What do deadlifts, squats, and burpees have to do with building competence in the classroom?
A lot, according Beau Morimando, who teaches Special Education and English Language Arts at the Prospect Hill Academy Charter School in Cambridge, Massachusetts.
“Through practice and training, just as an athlete would train for a competition, a teacher needs to train for the classroom,” says Beau. “I’m always trying new things at the gym in the same way that I’m trying new things as an educator.”
The seventh grade teacher, who played soccer and studied history, English, and special education at Lesley, was motivated to start CrossFit after graduation. Feeling the void of college soccer, he decided he wanted a new way to compete. A teammate introduced him to the sport, and the rest is history.

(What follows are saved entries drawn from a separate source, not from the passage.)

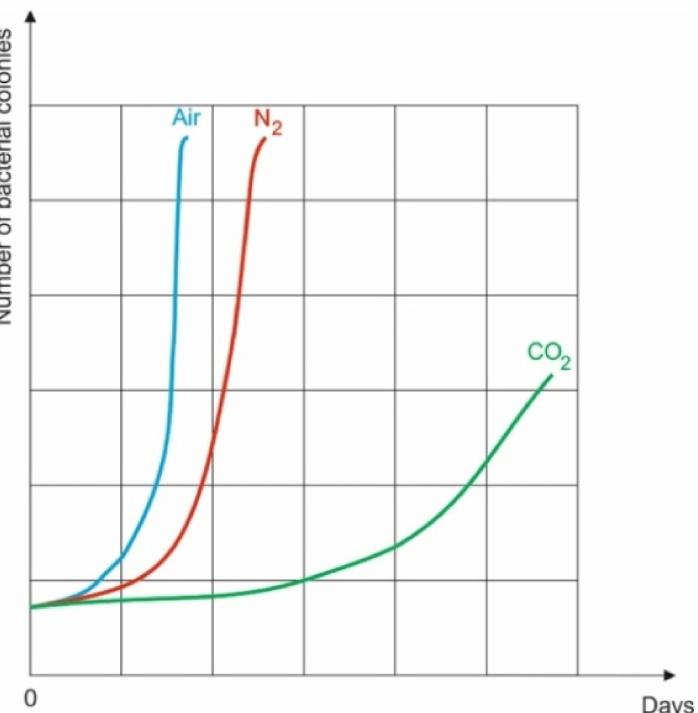
Figure 2. Bacterial colony numbers increasing on pork with or without MAP gases in stable low temperature (3–5 ◦ C), reprinted with permission from WITT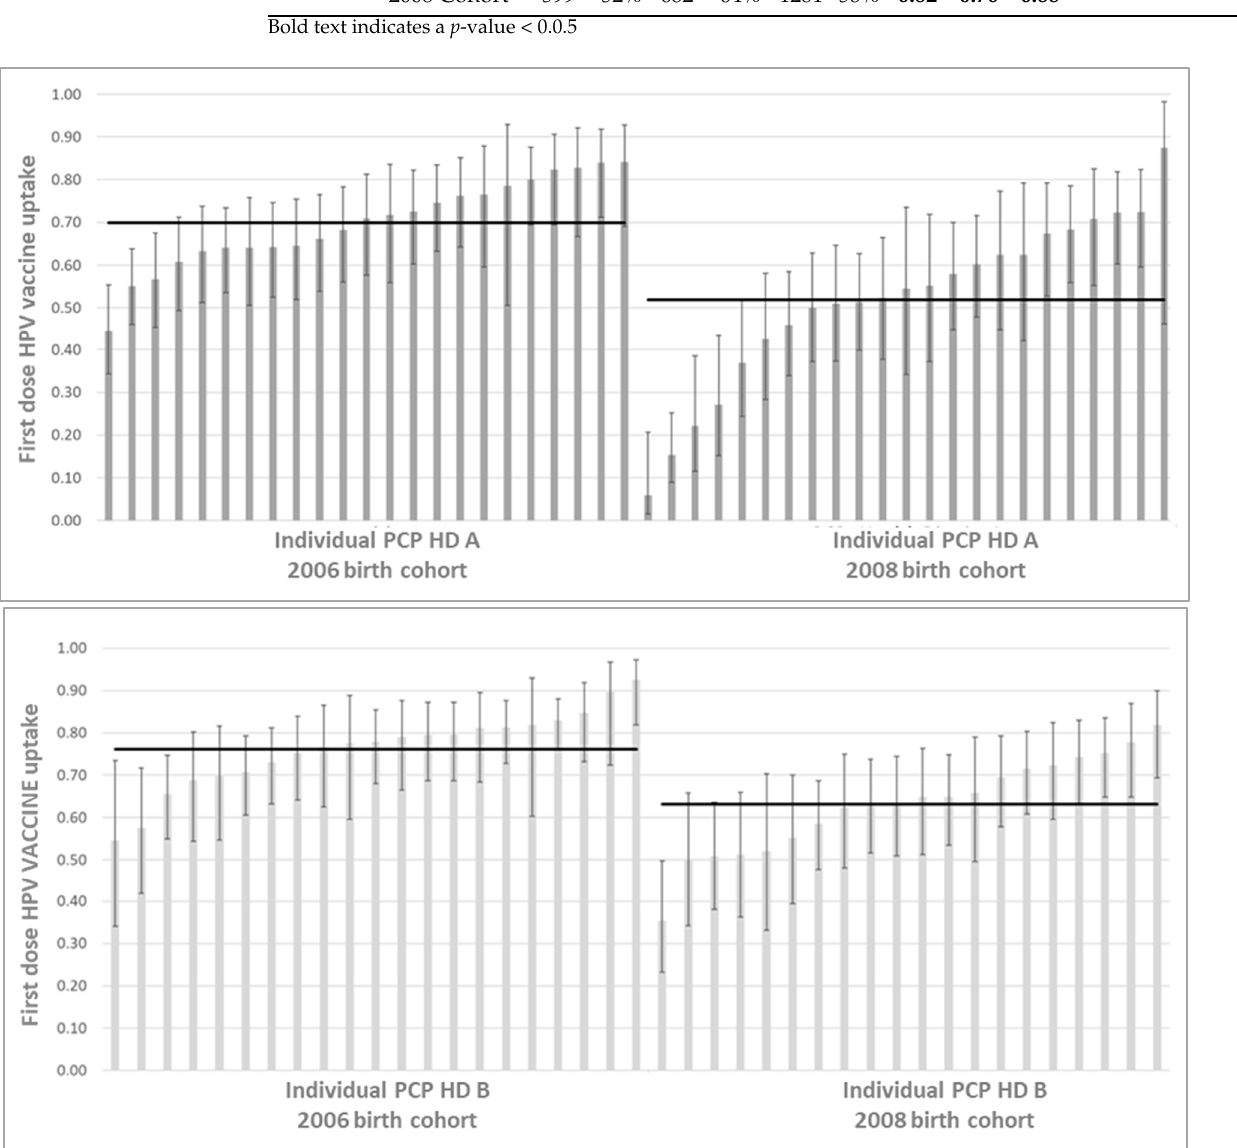
Figure 1. First dose of HPV vaccine among 12-year-olds in 2006 and 2008 birth cohorts, assisted by primary care pediatricians (PCPs). Health Districts (HD) of Local Health Unit 7, Veneto Region. Whiskers: 95% confidence interval for the estimated mean.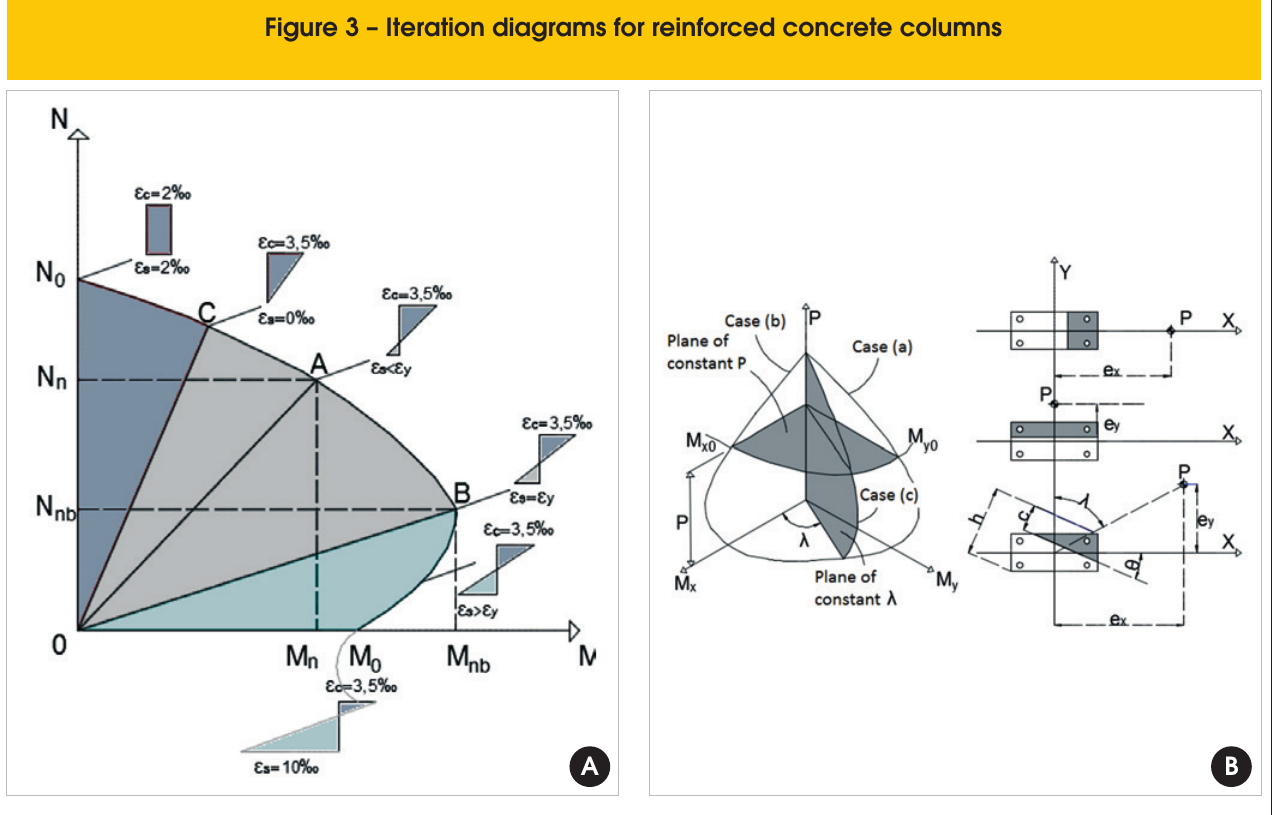
Figure 3 – Iteration diagrams for reinforced concrete columns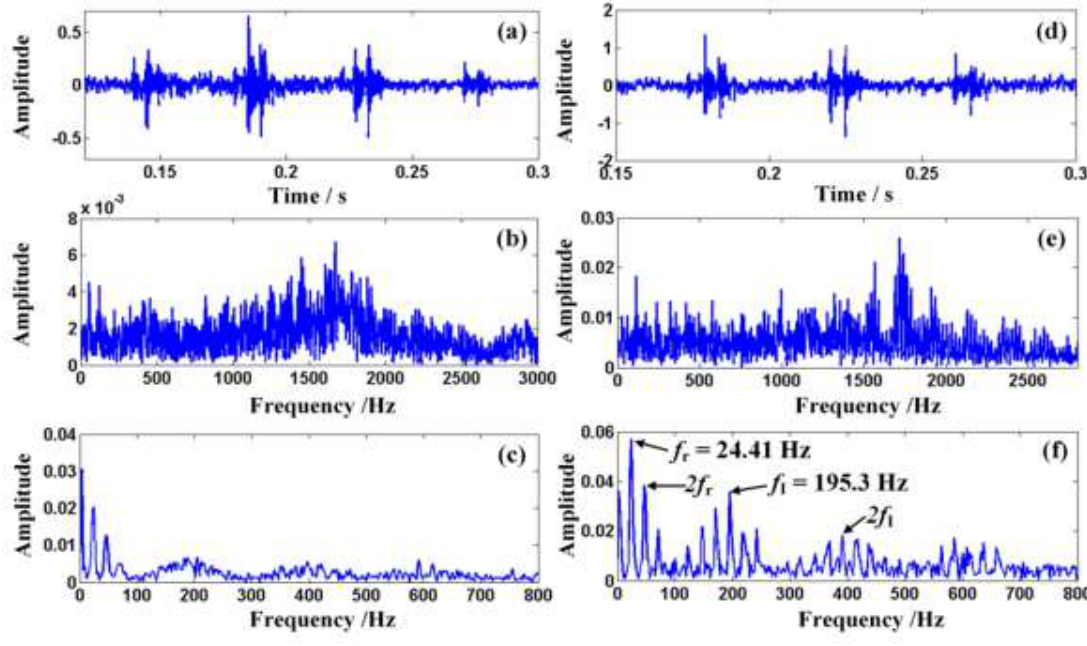
Figure 15. ( a – c ) The waveform, the spectrum and the envelope of the Doppler distorted signal emitted by the fault bearing with inner-race defect; ( d – f ) the waveform, the spectrum and the envelope spectrum of the restored signal.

Now, after years of training, Beau is continuing to push himself to new levels of sportsmanship. With the help of his coach in Brookline, Massachusetts, he’s building the skills to compete in the CrossFit Open—a global competition that pits CrossFitters from around the world against each other in tests of strength, endurance, and agility.
Much like in education, CrossFit is a sport that demands above average passion and commitment. After a full day teaching and planning and at school, Beau heads to the gym for an evening of Olympic lifting, endurance training, and gymnastics. It’s a five-day-a-week routine, without breaks. Exhausting? Sure. But for Beau, it’s all about the challenge.
“I’m constantly challenging myself to get better,” says Beau. “And I challenge my students because I know that in order to see progress, they need to learn how to overcome mistakes and fix their own errors along the way.”